Six Questions for Alexandra Mor
The New York jewelry designer stopped by Dorfman Jewelers last week.
Dorfman’s new bridal collection features pieces from noted New York jewelry designer Alexandra Mor. She offers both a limited-edition signature line and one-of-a-kind baubles (often commissioned by clients). Mor visited the Newbury Street store last week and answered a few questions for Bostonista:
Bostonista: How did you get into jewelry design?
Alexandra Mor: I went to film school. I was a production manger for years before I came to New York and became a jewelry designer. Before I went to film school I created a portfolio made up of 20 collections so that I could get into Shenkar, a prestigious design school in Israel where I wanted to study fashion. I was accepted but was too inundated with production work and decided to go to film school instead. My love for design never wavered though, my creative soul was eventually exposed to jewelry-making after learning about diamonds and the jewelry world through my husband. When I got the bug, I took classes for jewelry bench making, precious stone and diamond classes, designing and rendering, and spent countless hours with master jewelers as I was designing my first signature collection. For me, it works the same way as approaching clothes design. The difference is that the details are more intricate. I’d love to deliver jewelry that had the intimacy of fabric. The color and sensuality a fabric can deliver. I love to combine old-world craftsmanship with contemporary styles and techniques. By and large, it came from my background at home, along with a strong love for design, fashion, proportions, art and aesthetics.
B: What inspires you?
AM: I love going to work. It’s my passion. It’s about relationships, creativity, and giving. A jewel has it all and I’m inspired by it all. And I’m inspired by women, too. Passionate women who are in touch with their femininity and vulnerability and who aren’t afraid to show either. That takes courage. And I think authenticity is such a wonderful and beautiful attribute. It takes a lot to just be yourself and that inspires me. My incredible family. My husband and three children. I cherish poetry and love walking alone in modern art museums anywhere I travel. Fashion. Architecture. Diamonds. Anything that has a story to tell inspires me.
Read on for more answers from Alexandra Mor…
B: How would you describe your design aesthetic?
AM: I believe in the beauty of things that are imperfect, impermanent, and incomplete. Japanese aesthetics have always fascinated me and it’s fascinating to learn that the perfection you find in their aesthetic world is born of a philosophy that suggests approaching beauty as imperfect and incomplete. It’s a concept derived from eastern practice like Buddhism, which practices the notion of emptiness and absence of self. Or, like in kabala, the nothingness. I find it similar to my design work process. I’m always drawn to the empty spaces, the white spaces. It’s an important element of design, which allows an object to exist. It forms the balance between positive, which is what we see, and the use of negative spaces (the so-called white space). It’s quite simply the key to any aesthetic composition. And it intrigues me. My aesthetic revolves around simplicity, symmetry and relationship between the stone, the personality of the client, and my intuition — this will eventually lead to the design and help bring out the true nature of an object. I also find it very similar to my work process with natural stones; finding inspiration for a design and basing its form directly on the stones I find. Even though I don’t design “nature,’ per se, nature and the concept of staying true to the origin and language of a rock is an approach at the core of my work. For me, it’s a way of life.

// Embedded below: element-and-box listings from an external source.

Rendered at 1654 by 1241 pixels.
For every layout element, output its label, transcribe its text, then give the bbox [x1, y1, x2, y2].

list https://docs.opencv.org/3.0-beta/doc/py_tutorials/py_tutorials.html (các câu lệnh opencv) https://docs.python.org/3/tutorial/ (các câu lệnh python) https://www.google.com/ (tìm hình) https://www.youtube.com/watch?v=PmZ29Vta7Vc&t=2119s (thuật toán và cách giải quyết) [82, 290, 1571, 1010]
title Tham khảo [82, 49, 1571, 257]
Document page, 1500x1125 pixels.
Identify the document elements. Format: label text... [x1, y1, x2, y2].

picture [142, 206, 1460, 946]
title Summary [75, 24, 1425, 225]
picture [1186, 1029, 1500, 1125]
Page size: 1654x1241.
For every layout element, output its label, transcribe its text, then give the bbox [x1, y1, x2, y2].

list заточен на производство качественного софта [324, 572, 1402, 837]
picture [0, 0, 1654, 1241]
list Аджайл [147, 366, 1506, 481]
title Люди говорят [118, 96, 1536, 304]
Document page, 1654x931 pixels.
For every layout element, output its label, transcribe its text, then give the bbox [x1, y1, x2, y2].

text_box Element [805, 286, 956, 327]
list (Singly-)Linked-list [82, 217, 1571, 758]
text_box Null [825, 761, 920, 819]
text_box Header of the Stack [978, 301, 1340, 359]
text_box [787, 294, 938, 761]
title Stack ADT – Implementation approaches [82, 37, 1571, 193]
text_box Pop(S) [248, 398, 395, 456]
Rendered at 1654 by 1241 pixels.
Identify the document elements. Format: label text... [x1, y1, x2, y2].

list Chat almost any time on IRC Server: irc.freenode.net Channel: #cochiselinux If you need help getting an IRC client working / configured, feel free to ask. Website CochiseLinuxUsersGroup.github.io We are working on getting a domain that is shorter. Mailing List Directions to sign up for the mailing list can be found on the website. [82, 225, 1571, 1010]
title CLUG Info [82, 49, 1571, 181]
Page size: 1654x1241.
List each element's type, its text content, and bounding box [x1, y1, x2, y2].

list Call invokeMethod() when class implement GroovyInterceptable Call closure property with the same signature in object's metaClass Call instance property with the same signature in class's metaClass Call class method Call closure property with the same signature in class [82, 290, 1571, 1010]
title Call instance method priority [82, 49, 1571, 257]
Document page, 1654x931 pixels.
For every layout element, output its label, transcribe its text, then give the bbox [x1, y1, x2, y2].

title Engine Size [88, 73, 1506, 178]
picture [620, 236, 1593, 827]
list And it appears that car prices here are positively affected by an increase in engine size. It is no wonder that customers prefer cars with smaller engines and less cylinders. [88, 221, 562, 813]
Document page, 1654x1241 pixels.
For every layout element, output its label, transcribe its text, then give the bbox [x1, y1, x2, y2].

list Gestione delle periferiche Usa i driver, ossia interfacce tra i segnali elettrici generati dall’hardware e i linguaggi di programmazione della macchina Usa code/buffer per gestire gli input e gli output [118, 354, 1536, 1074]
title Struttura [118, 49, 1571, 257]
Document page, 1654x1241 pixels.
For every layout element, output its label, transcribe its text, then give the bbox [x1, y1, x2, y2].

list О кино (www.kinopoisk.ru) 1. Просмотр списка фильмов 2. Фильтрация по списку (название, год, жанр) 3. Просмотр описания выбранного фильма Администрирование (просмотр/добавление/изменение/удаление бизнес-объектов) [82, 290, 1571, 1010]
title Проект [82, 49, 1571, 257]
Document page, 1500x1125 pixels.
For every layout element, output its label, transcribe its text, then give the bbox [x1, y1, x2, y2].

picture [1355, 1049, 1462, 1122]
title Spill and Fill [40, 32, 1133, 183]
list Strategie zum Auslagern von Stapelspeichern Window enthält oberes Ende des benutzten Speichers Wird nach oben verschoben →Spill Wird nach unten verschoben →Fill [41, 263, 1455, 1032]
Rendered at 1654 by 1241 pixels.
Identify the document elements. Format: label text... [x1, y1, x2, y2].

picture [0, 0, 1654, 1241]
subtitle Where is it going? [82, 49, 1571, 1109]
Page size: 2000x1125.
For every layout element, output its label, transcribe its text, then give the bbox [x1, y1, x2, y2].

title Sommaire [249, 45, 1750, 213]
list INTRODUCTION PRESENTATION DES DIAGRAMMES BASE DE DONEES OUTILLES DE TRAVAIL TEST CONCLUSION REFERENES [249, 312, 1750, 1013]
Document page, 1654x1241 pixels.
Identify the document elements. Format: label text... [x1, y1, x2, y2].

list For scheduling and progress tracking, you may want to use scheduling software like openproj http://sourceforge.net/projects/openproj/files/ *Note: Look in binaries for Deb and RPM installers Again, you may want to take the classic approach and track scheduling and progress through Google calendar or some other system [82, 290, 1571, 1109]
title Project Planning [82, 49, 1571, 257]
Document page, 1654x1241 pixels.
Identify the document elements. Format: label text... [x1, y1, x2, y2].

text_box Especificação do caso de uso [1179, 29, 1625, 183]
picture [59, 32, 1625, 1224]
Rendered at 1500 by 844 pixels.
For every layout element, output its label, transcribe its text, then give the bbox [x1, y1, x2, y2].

B: Who are your favorite contemporary designers?
AM: I admire Valentino for his passion and commitment to perfection and Philippe Starck for his ability to bring his designs to life with a sense of humor. Even people who aren’t moved by design can’t help but feel something by his pieces. He brings art into life’s everyday products and sets the bar. But Coco Channel is my first love. She was a true pioneer, a designer of the heart, defining anew what woman were “allowed” to wear, while letting them feel and still look feminine. The new figure and design concept she brought to the world was remarkable. I admire her not only for her design vision, but for being someone who dared to reinvent, be herself, and throw caution to the wind.
B: What is your everyday jewelry uniform? Do you have hoops, rings, or necklaces that you never take off?
AM: My diamond engagement ring, my wide Asscher-cut diamond eternity band, a pair of round diamond studs with my signature jackets, and my long diamond sautoir necklace. I don’t leave the house without them.
B: Is it important to you that all your pieces are made in America?
AM: There are so many skilled and talented craftsmen here in the U.S., and we are lucky enough to work with the best. All my pieces require a tremendous amount of back-and-forth collaboration with my craftsmen. From the moment a design is finalized, up until its final polish is complete, I am very involved in every step of the creation process. I insist that quality control and design must be overseen in person and so I need to have my craftsmen close by.